Stablecoins have seen a steady decline since TerraUSD lost its peg in May 2022, which caused a worldwide selloff from investors. Despite this, cross-border payments projects involving stablecoins have continued to hit the payments headlines in 2023, as seen below. MoneyGram, Noda and Visa have all announced projects this month.
Pegged 1:1 to fiat currencies, stablecoins have been touted as having the benefits of a digital currency system without the volatility of unpegged cryptocurrencies (though last year’s TerraUSD incident proved they can fail in a big way). From a cross-border perspective, this hypothetically means less costly, faster settlement across blockchain-powered rails that bypass intermediaries, offer more transparency and reduce the potential for fraudulent payments.
Despite a languishing stablecoin market, several leading payments companies are betting that there will be enough demand for stablecoin payments in the future to make them a worthy investment, so that they don’t miss out on revenues associated with stablecoin transactions. Continuing work it began in 2021, Visa recently expanded its stablecoin settlement capabilities, adding pilot programmes with Worldpay and Nuvei and integrating its services with the Solana blockchain, an alternative to Ethereum.
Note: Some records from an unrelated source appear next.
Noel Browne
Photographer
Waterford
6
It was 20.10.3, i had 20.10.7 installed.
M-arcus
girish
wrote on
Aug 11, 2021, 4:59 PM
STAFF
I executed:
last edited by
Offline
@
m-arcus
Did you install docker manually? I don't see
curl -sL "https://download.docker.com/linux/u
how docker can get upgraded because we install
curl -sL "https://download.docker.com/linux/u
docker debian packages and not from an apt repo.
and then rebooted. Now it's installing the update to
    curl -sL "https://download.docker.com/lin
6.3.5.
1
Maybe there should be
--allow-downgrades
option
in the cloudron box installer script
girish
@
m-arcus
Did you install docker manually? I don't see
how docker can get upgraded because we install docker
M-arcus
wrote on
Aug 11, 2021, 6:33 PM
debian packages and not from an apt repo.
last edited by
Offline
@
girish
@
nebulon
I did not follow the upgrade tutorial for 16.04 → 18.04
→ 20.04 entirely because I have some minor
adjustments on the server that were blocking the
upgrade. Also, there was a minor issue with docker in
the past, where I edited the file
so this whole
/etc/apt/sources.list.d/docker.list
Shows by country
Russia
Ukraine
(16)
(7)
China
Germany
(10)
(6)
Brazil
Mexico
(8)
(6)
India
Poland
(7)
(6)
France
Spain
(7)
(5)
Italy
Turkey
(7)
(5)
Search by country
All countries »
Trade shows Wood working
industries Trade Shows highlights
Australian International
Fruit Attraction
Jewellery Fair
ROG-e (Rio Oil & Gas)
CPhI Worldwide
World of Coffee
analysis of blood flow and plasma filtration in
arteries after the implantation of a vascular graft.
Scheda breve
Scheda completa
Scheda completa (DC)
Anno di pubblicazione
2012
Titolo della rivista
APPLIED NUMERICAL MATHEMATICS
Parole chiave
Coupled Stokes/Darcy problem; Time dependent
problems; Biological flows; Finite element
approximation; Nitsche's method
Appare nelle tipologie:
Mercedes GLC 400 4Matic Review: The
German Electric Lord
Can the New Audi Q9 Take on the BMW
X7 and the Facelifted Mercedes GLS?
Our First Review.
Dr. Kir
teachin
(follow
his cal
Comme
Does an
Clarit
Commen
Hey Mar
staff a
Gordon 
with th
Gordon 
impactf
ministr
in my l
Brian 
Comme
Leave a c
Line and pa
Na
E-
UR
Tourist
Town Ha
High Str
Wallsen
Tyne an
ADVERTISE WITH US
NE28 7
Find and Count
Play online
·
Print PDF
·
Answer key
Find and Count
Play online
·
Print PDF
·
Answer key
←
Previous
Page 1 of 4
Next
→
PayPal also finally released its stablecoin to much fanfare last month, but has reportedly seen slow adoption according to Paxos, the coin’s issuer. As of this week, PayPal USD’s market cap is at $44m, which is very low compared to leading coins USDT and USDC – with market caps of $83bn and $26bn respectively.
The majority of cross-border stablecoin projects revolve around USD-backed stablecoins, particularly Circle’s USDC, which is likely due to the overall resilience of the US dollar. However, projects in APAC and Europe are testing the potential of stablecoins across borders, while stablecoins continue to be of interest in emerging markets with a focus on financial inclusion.
Ultimately, stablecoins still have a number of challenges to overcome, the biggest of which is the risk of a coin becoming unpegged and losing its value. As lawmakers in the US and EU continue projects to regulate stablecoins, we will continue to track the space to see whether payments companies’ investment in the concept will pay off.